YOUR TASK. State how many lines of the records contain the string "assigned", and give no other information.

STORED DATA.
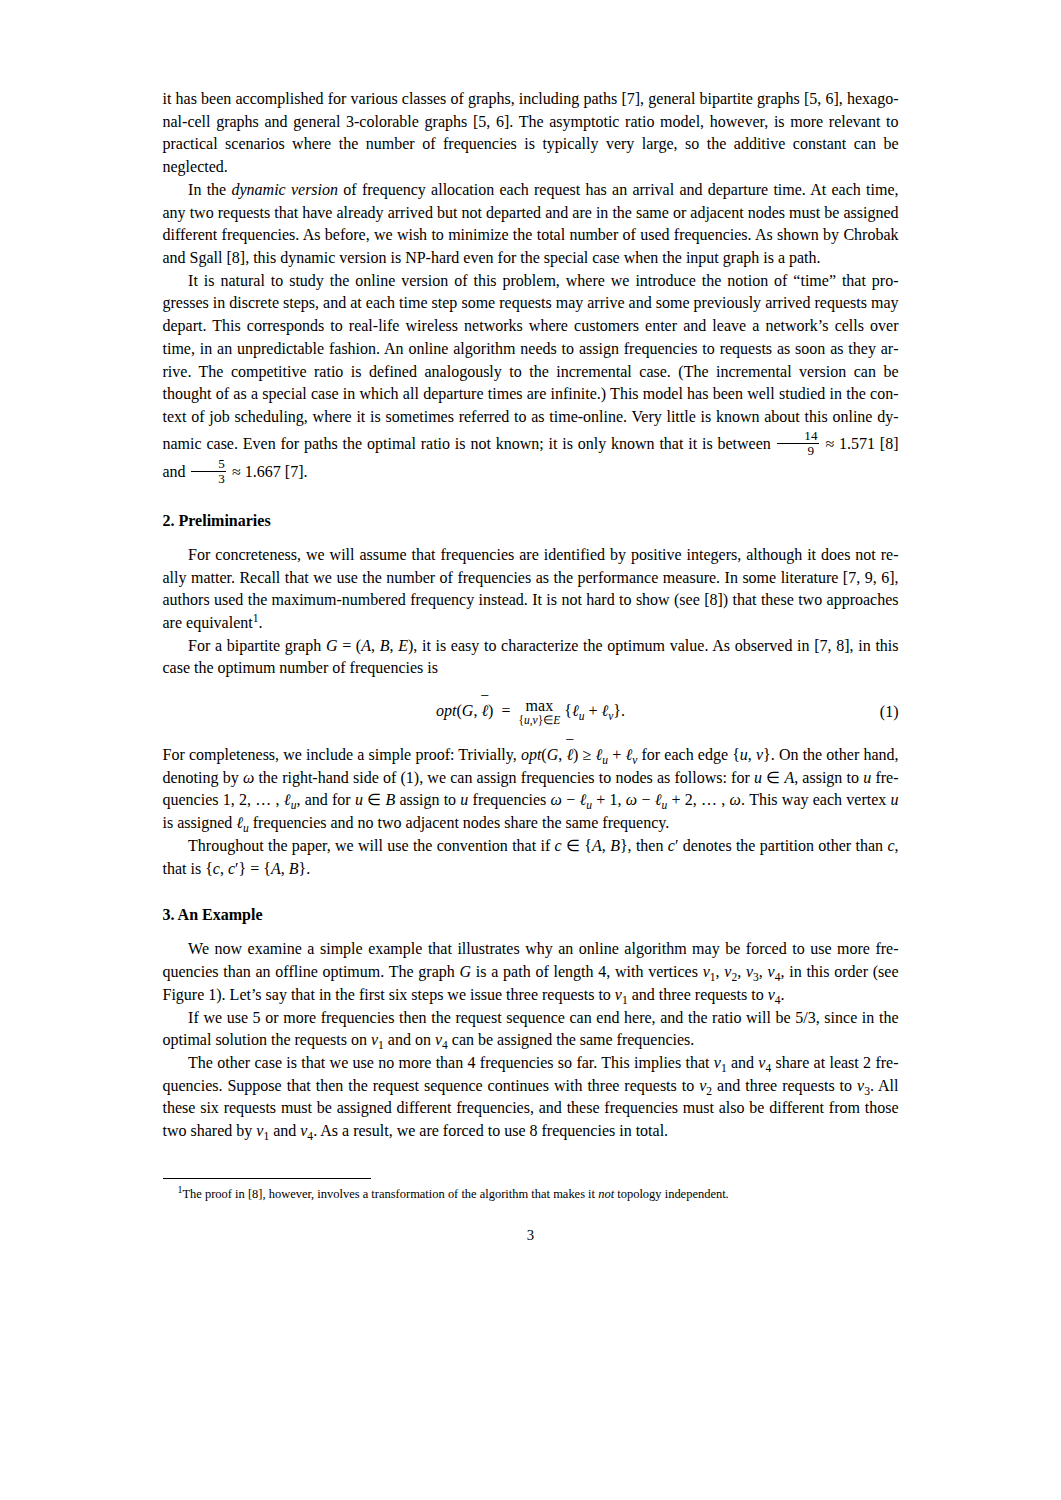it has been accomplished for various classes of graphs, including paths [7], general bipartite graphs [5, 6], hexagonal-cell graphs and general 3-colorable graphs [5, 6]. The asymptotic ratio model, however, is more relevant to practical scenarios where the number of frequencies is typically very large, so the additive constant can be neglected.
In the dynamic version of frequency allocation each request has an arrival and departure time. At each time, any two requests that have already arrived but not departed and are in the same or adjacent nodes must be assigned different frequencies. As before, we wish to minimize the total number of used frequencies. As shown by Chrobak and Sgall [8], this dynamic version is NP-hard even for the special case when the input graph is a path.
It is natural to study the online version of this problem, where we introduce the notion of “time” that progresses in discrete steps, and at each time step some requests may arrive and some previously arrived requests may depart. This corresponds to real-life wireless networks where customers enter and leave a network’s cells over time, in an unpredictable fashion. An online algorithm needs to assign frequencies to requests as soon as they arrive. The competitive ratio is defined analogously to the incremental case. (The incremental version can be thought of as a special case in which all departure times are infinite.) This model has been well studied in the context of job scheduling, where it is sometimes referred to as time-online. Very little is known about this online dynamic case. Even for paths the optimal ratio is not known; it is only known that it is between 149 ≈ 1.571 [8] and 53 ≈ 1.667 [7].
2. Preliminaries
For concreteness, we will assume that frequencies are identified by positive integers, although it does not really matter. Recall that we use the number of frequencies as the performance measure. In some literature [7, 9, 6], authors used the maximum-numbered frequency instead. It is not hard to show (see [8]) that these two approaches are equivalent1.
For a bipartite graph G = (A, B, E), it is easy to characterize the optimum value. As observed in [7, 8], in this case the optimum number of frequencies is
opt(G, ̅ℓ) = max{u,v}∈E {ℓu + ℓv}.
(1)
For completeness, we include a simple proof: Trivially, opt(G, ̅ℓ) ≥ ℓu + ℓv for each edge {u, v}. On the other hand, denoting by ω the right-hand side of (1), we can assign frequencies to nodes as follows: for u ∈ A, assign to u frequencies 1, 2, … , ℓu, and for u ∈ B assign to u frequencies ω − ℓu + 1, ω − ℓu + 2, … , ω. This way each vertex u is assigned ℓu frequencies and no two adjacent nodes share the same frequency.
Throughout the paper, we will use the convention that if c ∈ {A, B}, then c′ denotes the partition other than c, that is {c, c′} = {A, B}.
3. An Example
We now examine a simple example that illustrates why an online algorithm may be forced to use more frequencies than an offline optimum. The graph G is a path of length 4, with vertices v1, v2, v3, v4, in this order (see Figure 1). Let’s say that in the first six steps we issue three requests to v1 and three requests to v4.
If we use 5 or more frequencies then the request sequence can end here, and the ratio will be 5/3, since in the optimal solution the requests on v1 and on v4 can be assigned the same frequencies.
The other case is that we use no more than 4 frequencies so far. This implies that v1 and v4 share at least 2 frequencies. Suppose that then the request sequence continues with three requests to v2 and three requests to v3. All these six requests must be assigned different frequencies, and these frequencies must also be different from those two shared by v1 and v4. As a result, we are forced to use 8 frequencies in total.
1The proof in [8], however, involves a transformation of the algorithm that makes it not topology independent.
3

EXERCISE RESPONSE. 4